GIVEN TEXT |
☆ ☆ ☆ ☆ ☆ ☆ ☆

That Haley can trace his ancestral line to what is now Africa’s smallest country (At 10,000 square kilometers, The Gambia is smaller than Connecticut) is not unusual. According to Wikipedia:
As many as 3 million slaves may have been taken from the [Senegambia] region during the three centuries that the transatlantic slave trade operated.
If accurate, that would mean thirty Africans were abducted from Senegambia a day, every day, for three hundred years.
Franklin Delano Roosevelt became the first American President to visit Africa when he spent the night in The Gambia en route to the Casablanca Conference in 1943.
The Gambia achieved independence from Great Britain on February 18, 1965.
For the first 15 years of its independence The Gambia enjoyed its reputation as a model multi-party democracy for African nations. An unsuccessful but bloody attempted coup in 1981 dented that reputation. The country’s President Dawda Jawara was in England attending the marriage of Prince Charles and Princess Diana when his government was nearly ousted from power. He maintained control via an agreement with Senegal to back his government with military force.
A second coup, in July 1994 was successful, ending Jawara’s near 30-year reign. The head lieutenant of the coup and Gambia’s future leader, Yahya Jammeh, had not been born when Jawara first became Prime Minister.
Although it’s not all that happy. The newborn nation is still in the throes of economic devastation and ethnic violence. Nor do we know yet if February 17 will continue to be celebrated as the young nation’s independence holiday. Or for that matter, if Kosovo actually is independent.
The State Assembly in Kosovo’s capitol of Pristina declared its independence from Serbia on February 17, 2008. Since that time over 50 countries have recognized the world’s youngest nation’s independence. However, Serbia is not one of those countries.
According to Serbian President Boris Tadic, February 17 is “just a date when an illegal act was enacted, when Pristina proclaimed Kosovo a so-called state.”

☆ ☆ ☆ ☆ ☆ ☆ ☆

DATA FOR ANALYSIS |

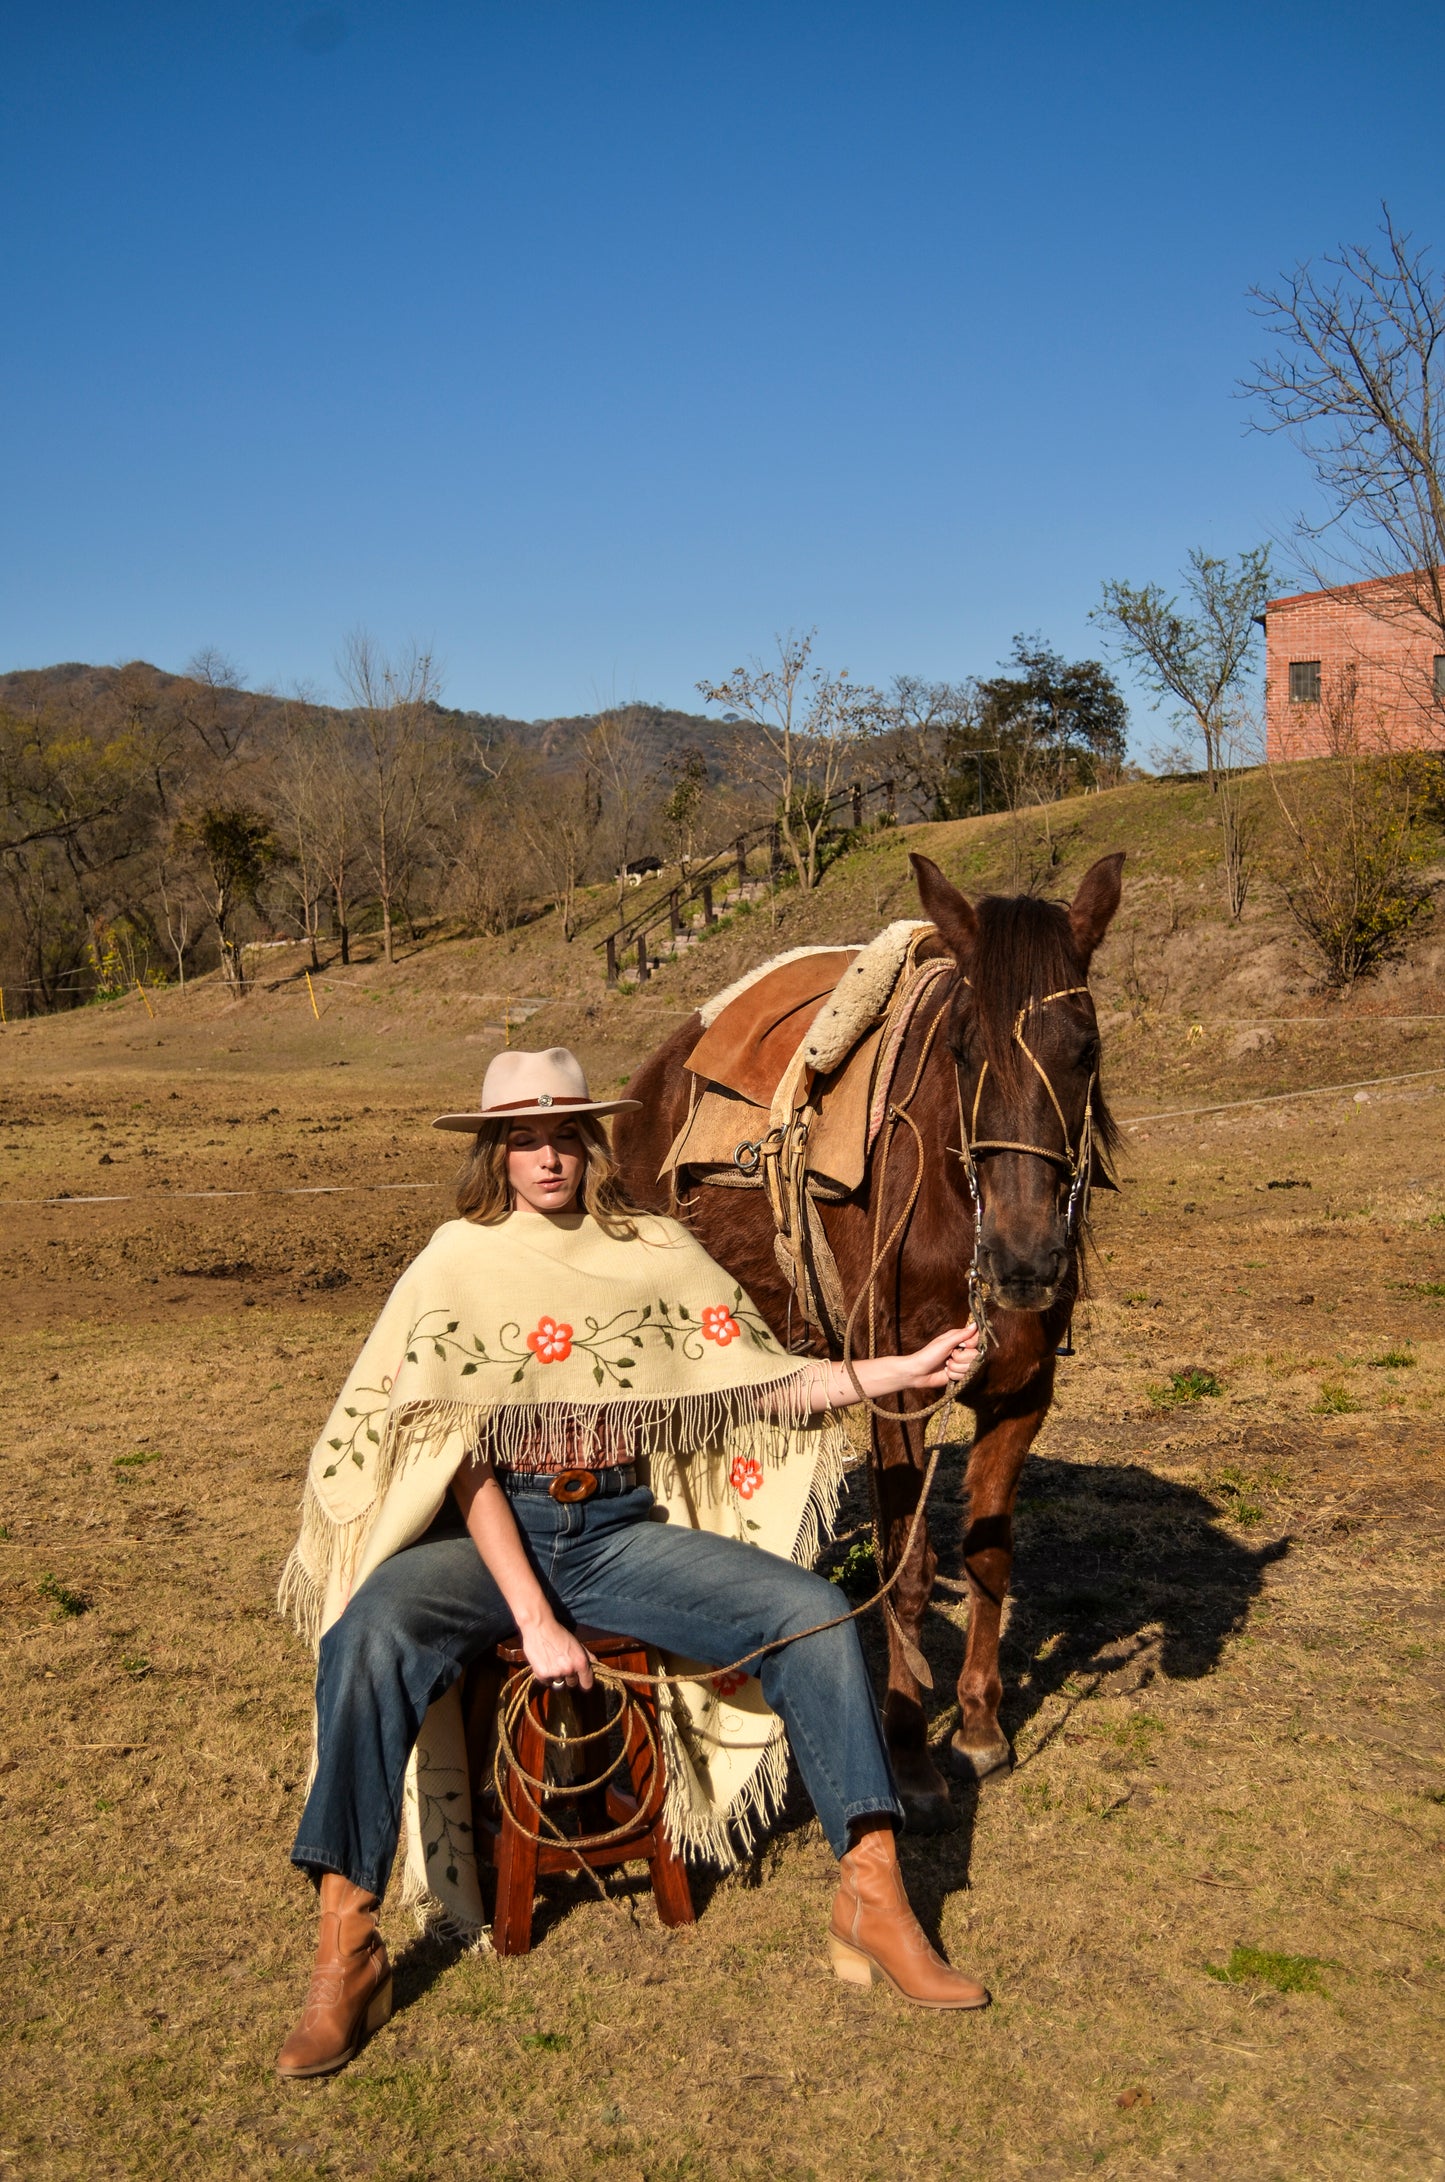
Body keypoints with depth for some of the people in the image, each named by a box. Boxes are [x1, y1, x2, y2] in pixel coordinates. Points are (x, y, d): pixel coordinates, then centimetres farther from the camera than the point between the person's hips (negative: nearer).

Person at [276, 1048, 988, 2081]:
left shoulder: (656, 1254, 6)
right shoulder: (455, 1268, -2)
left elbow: (763, 1383, 6)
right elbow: (461, 1457, -9)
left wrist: (909, 1368, -6)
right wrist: (532, 1618, -18)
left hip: (624, 1532, 2)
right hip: (490, 1535, -2)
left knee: (814, 1613, -17)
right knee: (372, 1637, -33)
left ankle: (875, 1903, -9)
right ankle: (346, 1957, -22)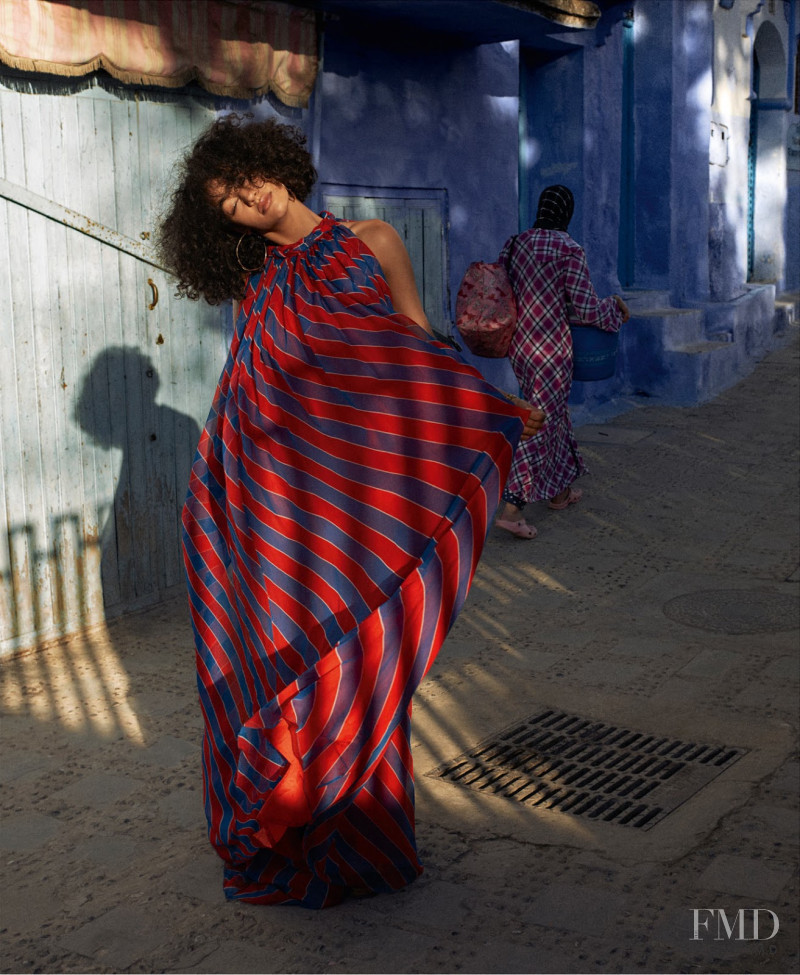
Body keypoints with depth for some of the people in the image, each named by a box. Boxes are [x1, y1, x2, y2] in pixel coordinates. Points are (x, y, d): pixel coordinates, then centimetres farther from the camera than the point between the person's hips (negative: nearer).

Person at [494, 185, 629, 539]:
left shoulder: (514, 244, 5)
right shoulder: (569, 249, -15)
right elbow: (586, 308, -15)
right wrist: (615, 308, 4)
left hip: (519, 344, 7)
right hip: (550, 349, -7)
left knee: (552, 413, 22)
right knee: (539, 424, -3)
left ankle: (559, 491, 35)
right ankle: (511, 509, -8)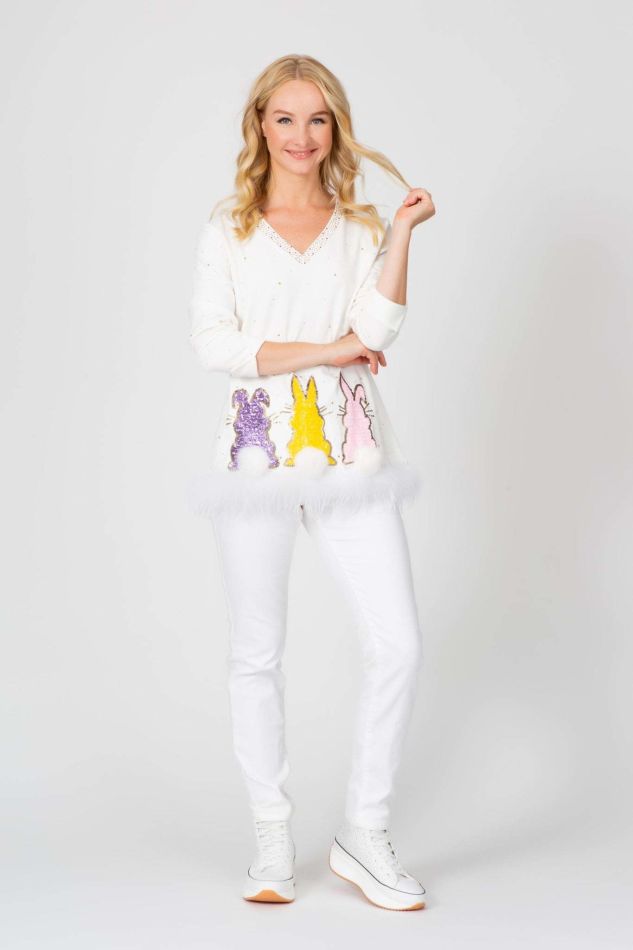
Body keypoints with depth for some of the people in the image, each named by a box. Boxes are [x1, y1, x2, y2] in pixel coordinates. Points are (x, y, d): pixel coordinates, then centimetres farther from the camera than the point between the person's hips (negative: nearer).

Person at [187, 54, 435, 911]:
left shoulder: (363, 228, 11)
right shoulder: (228, 229, 8)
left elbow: (377, 330, -5)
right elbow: (213, 343, -5)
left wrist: (403, 230, -9)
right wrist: (327, 350, -8)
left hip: (350, 448, 1)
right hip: (259, 446, -1)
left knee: (398, 642, -8)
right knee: (257, 653, 4)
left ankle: (364, 837, 8)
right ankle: (273, 841, 19)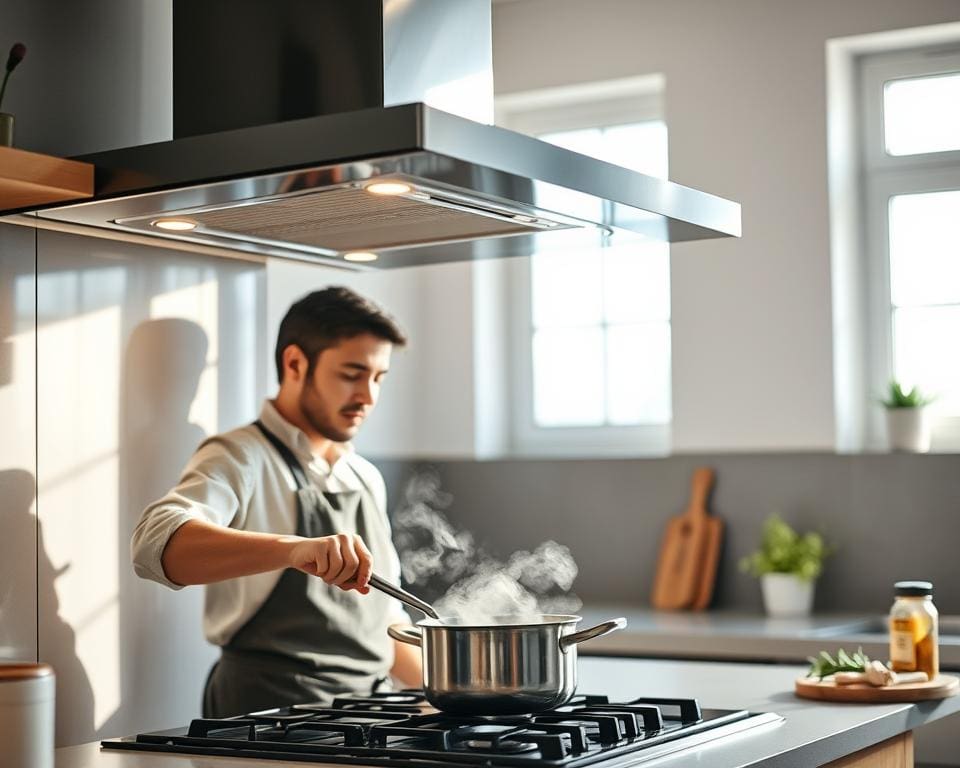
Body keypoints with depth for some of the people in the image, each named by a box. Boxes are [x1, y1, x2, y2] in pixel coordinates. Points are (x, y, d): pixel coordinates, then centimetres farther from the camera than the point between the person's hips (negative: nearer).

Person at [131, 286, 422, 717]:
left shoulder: (366, 479, 18)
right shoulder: (240, 459, -5)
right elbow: (158, 543, -25)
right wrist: (291, 548, -38)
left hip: (366, 716, 6)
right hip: (273, 723, -6)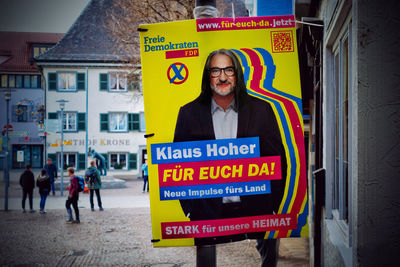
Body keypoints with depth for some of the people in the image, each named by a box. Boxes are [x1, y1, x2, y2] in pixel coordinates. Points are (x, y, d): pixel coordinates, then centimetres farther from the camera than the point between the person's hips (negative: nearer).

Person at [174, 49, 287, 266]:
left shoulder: (260, 110, 5)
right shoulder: (189, 113, 5)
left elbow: (277, 160, 7)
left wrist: (272, 206, 0)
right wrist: (190, 208, -1)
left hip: (256, 214, 0)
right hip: (209, 215, 0)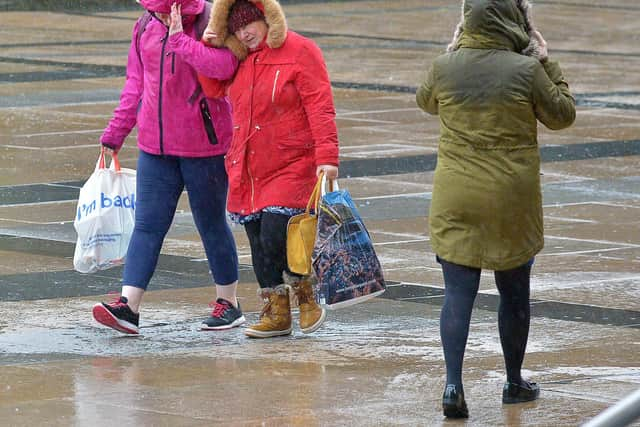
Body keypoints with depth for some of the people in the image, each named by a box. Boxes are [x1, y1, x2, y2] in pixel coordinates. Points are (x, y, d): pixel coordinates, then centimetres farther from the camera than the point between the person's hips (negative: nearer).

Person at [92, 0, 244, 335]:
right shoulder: (145, 29, 6)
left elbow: (223, 67, -32)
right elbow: (136, 83, 16)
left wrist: (179, 38, -28)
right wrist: (115, 132, 14)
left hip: (204, 146, -5)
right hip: (155, 145, 5)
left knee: (212, 223, 7)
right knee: (147, 224, -2)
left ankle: (229, 304, 21)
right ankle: (128, 307, -8)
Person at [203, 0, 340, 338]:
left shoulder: (299, 51, -8)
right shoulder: (240, 60, 12)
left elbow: (320, 107, -13)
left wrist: (327, 156, -21)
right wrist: (209, 48, 5)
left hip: (291, 167, -7)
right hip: (248, 168, 7)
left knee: (275, 237, -16)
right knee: (259, 243, 7)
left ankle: (307, 300, 6)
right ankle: (276, 314, 17)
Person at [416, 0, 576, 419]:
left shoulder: (444, 67, -5)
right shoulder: (527, 70, -12)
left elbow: (426, 101, 18)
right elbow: (563, 115, 3)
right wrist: (547, 62, 6)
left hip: (456, 203, 1)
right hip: (513, 201, -1)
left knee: (458, 293, 2)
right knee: (514, 293, 15)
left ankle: (454, 384, -13)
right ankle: (515, 382, 29)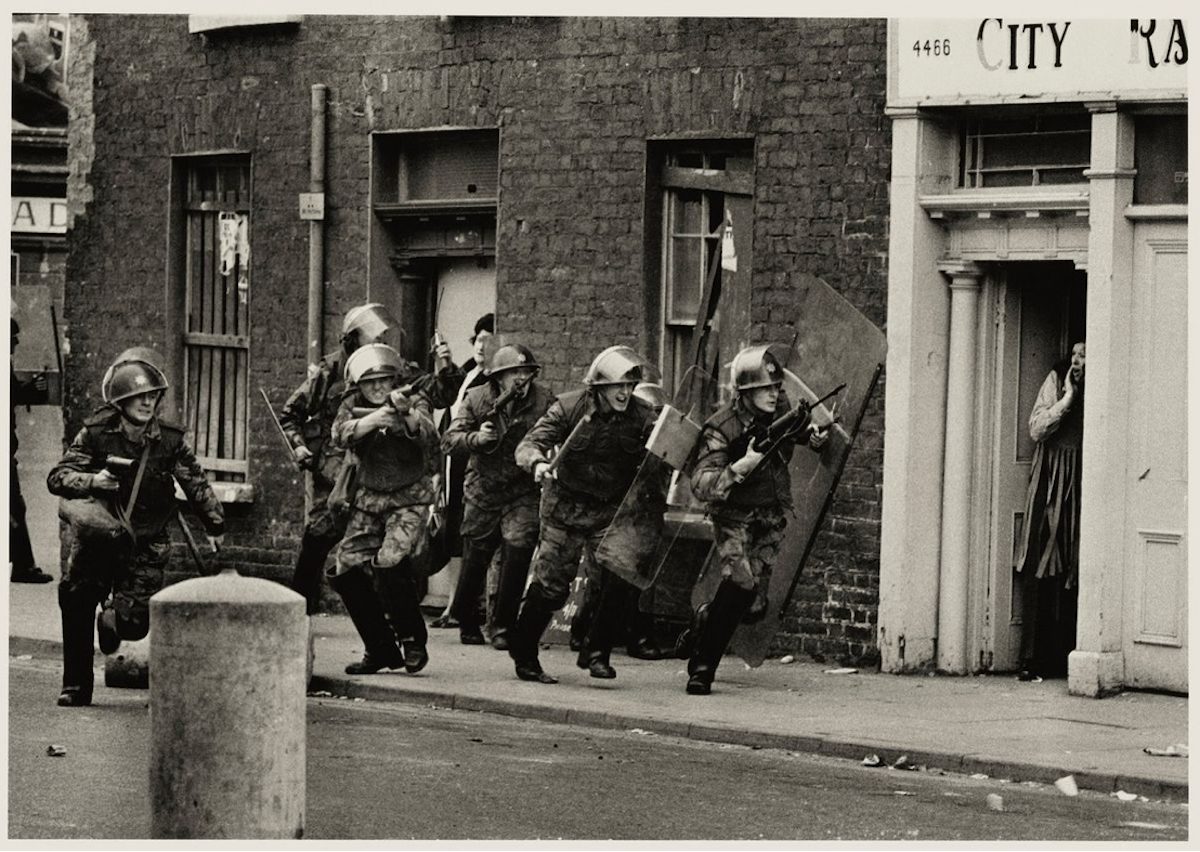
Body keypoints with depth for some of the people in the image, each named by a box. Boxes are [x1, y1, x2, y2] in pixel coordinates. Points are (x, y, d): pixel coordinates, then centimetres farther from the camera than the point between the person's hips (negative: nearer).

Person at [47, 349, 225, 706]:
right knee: (75, 605, -9)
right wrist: (90, 481, -29)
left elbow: (196, 484, 10)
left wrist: (215, 525, 17)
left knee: (135, 623, -10)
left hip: (146, 544, 1)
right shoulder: (97, 433, -8)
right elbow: (57, 478, -10)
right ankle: (76, 687, 6)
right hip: (100, 535, 0)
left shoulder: (169, 439, -3)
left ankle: (112, 620, 29)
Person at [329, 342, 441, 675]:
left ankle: (413, 641, -6)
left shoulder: (415, 402, -9)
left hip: (409, 498, -5)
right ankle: (381, 650, 14)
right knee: (349, 570, 1)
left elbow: (427, 435, -28)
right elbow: (341, 434, -19)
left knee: (391, 566, -24)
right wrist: (377, 417, -34)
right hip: (368, 497, 5)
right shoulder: (354, 404, 0)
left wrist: (406, 414, -48)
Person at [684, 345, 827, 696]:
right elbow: (702, 486, -29)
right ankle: (701, 667, -14)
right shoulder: (721, 429, -21)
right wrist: (744, 464, -40)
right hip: (735, 518, -5)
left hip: (772, 520, 5)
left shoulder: (780, 407, -4)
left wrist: (811, 435, 0)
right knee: (740, 582, -27)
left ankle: (707, 616, 31)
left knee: (754, 609, -4)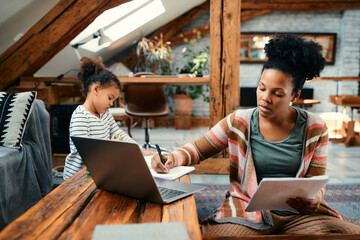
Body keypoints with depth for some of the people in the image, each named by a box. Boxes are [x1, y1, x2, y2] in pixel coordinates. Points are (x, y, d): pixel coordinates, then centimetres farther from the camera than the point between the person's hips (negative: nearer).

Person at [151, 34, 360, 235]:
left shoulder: (314, 128, 2)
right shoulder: (239, 122, -1)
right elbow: (198, 149, 7)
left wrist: (313, 201, -17)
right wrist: (172, 159, -13)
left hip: (299, 214, 3)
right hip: (249, 211, -2)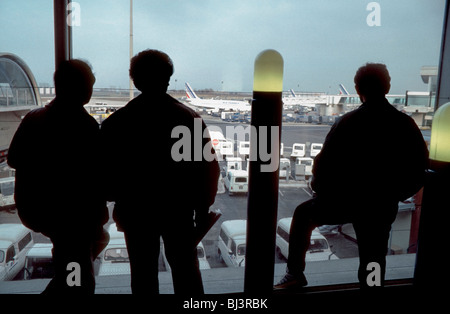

☆ ☆ ☆ ☆ ☆ ☆ ☆

BRIEF | Please pick up the passage on The Gambia and Kosovo from its last sentence and continue it.

WRITTEN ANSWER |
Tensions between the ethnic groups that make up the Balkans and the former Republic of Yugoslavia were subdued under the leadership of Josip Tito, who ruled the amalgamation of states for over 30 years after World War II. The states that made up Yugoslavia were: Bosnia and Herzegovenia, Slovenia, Macedonia, Croatia, Montenegro, and Serbia, of which Kosovo was an autonomous province. Tito’s government stressed “Unity in Brotherhood”, the idea that Yugoslavia’s people were essentially one, but had been divided by foreign occupiers over previous generations.
That idea didn’t fly after Tito’s death in 1980. Ethnic nationalism rose and in 1991 and 1992, most states seceded from Yugoslavia (literally, “South Slavs” land) leaving Serbia and Montenegro the sole members of the former republic.
Smaller than Connecticut, Kosovo is home to over 2 million people, 90% of them ethnic Albanians, with the remainder mostly Serbs. Kosovo first declared independence in 1991, but the movement was put down by Serbian leaders like Slobodan Milosevic.
War ravaged the Balkans throughout the 1990s. The Kosovo War of 1998-1999 left between 5,000 and 10,000 people dead, and culminated with the controversial NATO bombing of Yugoslavia. The state was governed by the UN between 1999 and 2008.
…what Milosevic and his regime tried to do for the Serbian people during their time could not be more wrong. I mean you do not just dispose of people as they thought they could do. You do not fire people en masse, you do not take their housing rights, you do not ignore 2 million people as if they did not exist, and most of all you do not run them away from their homes and their property.
On the other hand what that regime did was not new to Kosovo at all, it had all been done before by the Albanian side…between 1974 and 1988. And let me tell you, it was not easy to be anything but Albanian during those years in Kosovo.
…Having said all of this I can say the place is cursed and will never be peaceful.
“The Council of Lithuania in its session of February 16, 1918 decided unanimously to address the governments of Russia, Germany, and other states with the following declaration:
“The Council of Lithuania, as the sole representative of the Lithuanian nation, based on the recognized right to national self-determination, and on the Vilnius Conference’s resolution of September 18-23, 1917, proclaims the restoration of the independent state of Lithuania, founded on democratic principles, with Vilnius as its capital, and declares the termination of all state ties which formerly bound this State to other nations.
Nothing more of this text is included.